El impulso de los criterios ESG (Ambientales, Sociales y de Gobernanza) en Chile busca mejorar la sostenibilidad y competitividad empresarial, respondiendo a exigencias internacionales, normativas locales más estrictas (como la NCG461) y la necesidad de gestionar riesgos a largo plazo para atraer inversión. Esto fortalece la reputación, eficiencia e innovación de las empresas, preparándolas para un mercado global que valora las prácticas sostenibles.

Los inversionistas internacionales y locales exigen altos estándares ESG para asegurar rentabilidad y disminuir riesgos en sus carteras.

Estos estándares están siendo impulsados por nuevas exigencias regulatorias y una creciente presión por mayor transparencia. Sin embargo, el desafío ya no está solo en definir políticas o reportar indicadores, sino en cómo las empresas gestionan estos estándares en su operación diaria.

En Chile, los criterios ESG (ambientales, sociales y de gobernanza) son fundamentales para la sostenibilidad empresarial y la inversión responsable, impulsados fuertemente por la Norma de Carácter General 461 (NCG 461) de la CMF, que exige reportar estos factores.

En 2024, el 95% de las principales empresas locales reportaron su desempeño ESG, reflejando una mayor transparencia y gestión de riesgos.

La NCG 461 obliga a las empresas reguladas a integrar la sostenibilidad y la gobernanza en sus memorias anuales.

La implementación de criterios ESG (ambientales, sociales y de gobernanza) en Chile enfrenta desafíos significativos en 2026, pasando de ser un tema voluntario a una exigencia regulatoria compleja que genera complicaciones operativas y estratégicas.

En la práctica, implementar ESG implica una serie de procesos internos que muchas veces pasan desapercibidos, pero que son clave para el cumplimiento.
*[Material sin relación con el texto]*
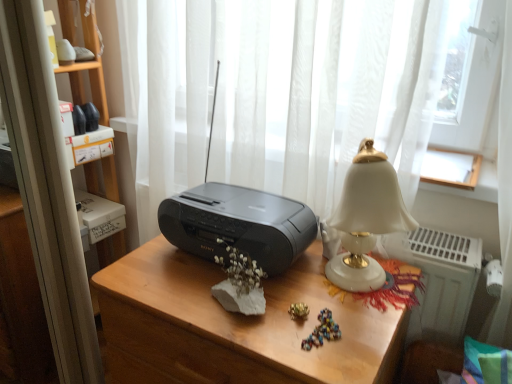
Locate an element on the screen. This screenshot has height=384, width=512. free space in front of black plastic stereo at center is located at coordinates (248, 319).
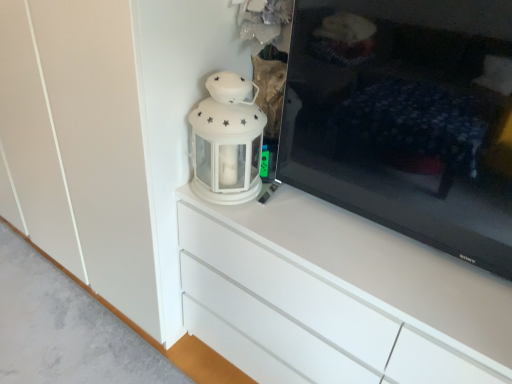
Locate an element on the screen. The height and width of the screenshot is (384, 512). vacant area located to the right-hand side of white glossy lantern at upper center is located at coordinates (279, 207).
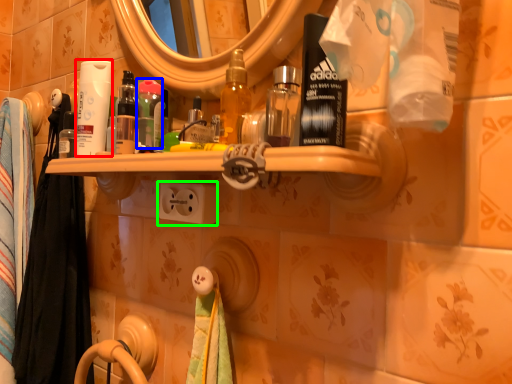
Question: Based on their relative distances, which object is farther from toilet paper (highlighted by a red box)? Choose from mouthwash (highlighted by a blue box) and electric outlet (highlighted by a green box).

Choices:
 (A) mouthwash
 (B) electric outlet

Answer: (B)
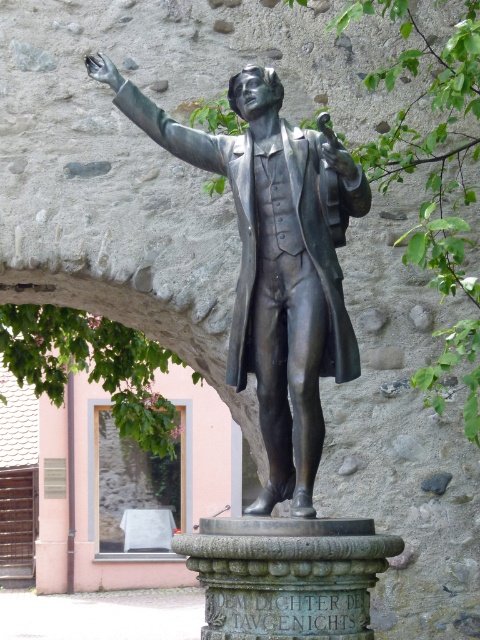
Question: Where is shiny bronze statue at center located in relation to green leafy tree at upper right in the image?

Choices:
 (A) above
 (B) below

Answer: (B)

Question: From the image, what is the correct spatial relationship of shiny bronze statue at center in relation to green leafy tree at upper right?

Choices:
 (A) below
 (B) above

Answer: (A)

Question: Which of the following is the farthest from the observer?

Choices:
 (A) (432, 131)
 (B) (305, 260)

Answer: (A)

Question: Is shiny bronze statue at center below green leafy tree at upper right?

Choices:
 (A) yes
 (B) no

Answer: (A)

Question: Which point appears closest to the camera in this image?

Choices:
 (A) (273, 358)
 (B) (420, 259)

Answer: (A)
Desde la gestión de contratos con proveedores bajo criterios de sostenibilidad, hasta el seguimiento de compromisos laborales, el cumplimiento normativo y la trazabilidad en la toma de decisiones, las organizaciones enfrentan un escenario cada vez más complejo.
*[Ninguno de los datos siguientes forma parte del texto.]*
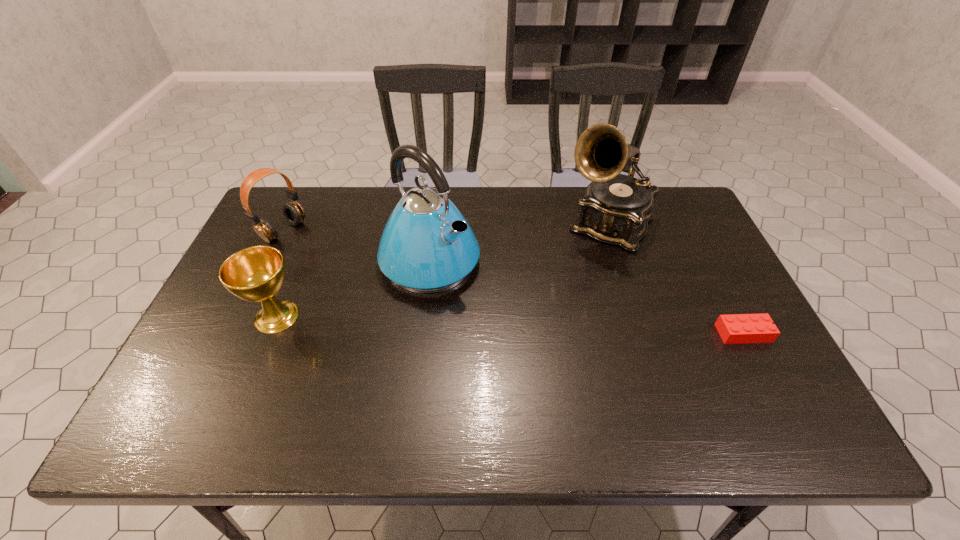
This screenshot has width=960, height=540. In order to click on chalice that is at the left edge in this screenshot , I will do click(256, 274).

The image size is (960, 540). What are the coordinates of `headset that is positioned at the left edge` in the screenshot? It's located at (293, 212).

At what (x,y) coordinates should I click in order to perform the action: click on Lego at the right edge. Please return your answer as a coordinate pair (x, y). The height and width of the screenshot is (540, 960). Looking at the image, I should click on pos(736,328).

At what (x,y) coordinates should I click in order to perform the action: click on phonograph record present at the right edge. Please return your answer as a coordinate pair (x, y). Looking at the image, I should click on click(616, 208).

Identify the location of object present at the far left corner. The height and width of the screenshot is (540, 960). (293, 212).

Locate an element on the screen. This screenshot has height=540, width=960. object that is at the far right corner is located at coordinates (616, 208).

Identify the location of free region at the far edge of the desktop. Image resolution: width=960 pixels, height=540 pixels. (333, 220).

Locate an element on the screen. The image size is (960, 540). vacant space at the near edge is located at coordinates (492, 390).

In the image, there is a desktop. Where is `free region at the left edge`? This screenshot has height=540, width=960. free region at the left edge is located at coordinates (286, 244).

Where is `free space at the right edge of the desktop`? This screenshot has width=960, height=540. free space at the right edge of the desktop is located at coordinates (719, 256).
Por ejemplo, en el ámbito de gobernanza —uno de los pilares del ESG— las empresas deben ser capaces de demostrar cómo se toman decisiones, cómo se gestionan riesgos y cómo se cumple con distintas normativas. Esto implica contar con información ordenada, accesible y verificable, algo que no siempre ocurre cuando los procesos están dispersos en correos, planillas o sistemas no integrados. El 35.48% de las empresas reporta desafíos en la gobernanza de datos, dificultando la medición precisa de indicadores ESG.
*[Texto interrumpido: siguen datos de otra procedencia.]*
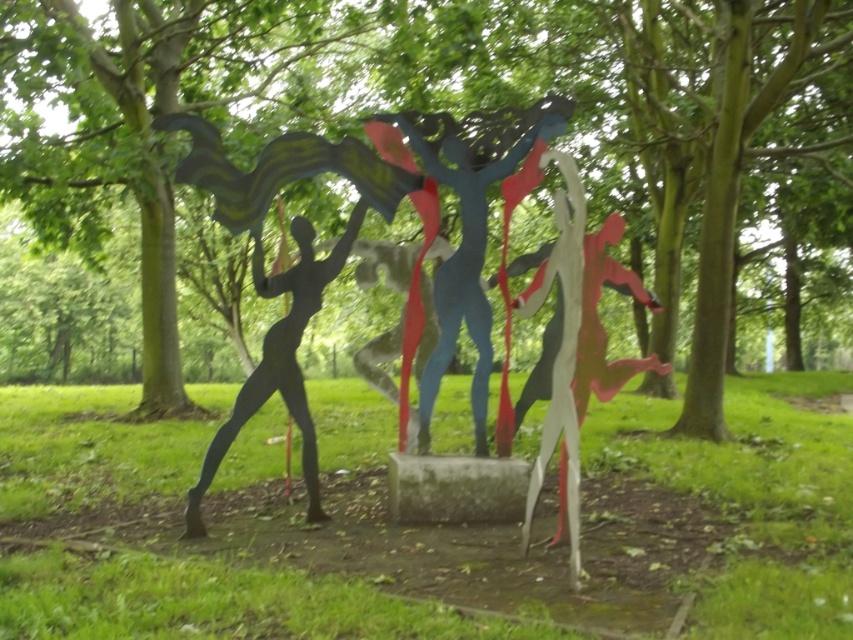
Who is lower down, metallic sculpture at center or metallic blue figure at center?

metallic sculpture at center is below.

Between point (628, 572) and point (445, 346), which one is positioned behind?

The point (445, 346) is more distant.

Locate an element on the screen. metallic sculpture at center is located at coordinates (426, 525).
La necesidad de cumplir con normativas como la Reforma al SEIA y la exigencia de informes auditables implica un aumento sustancial en la carga de trabajo para las gerencias legales y de sostenibilidad.

El cambio en la cultura corporativa está pasando de solo «reportar» indicadores a «gestionar» activamente la sostenibilidad en la operación diaria.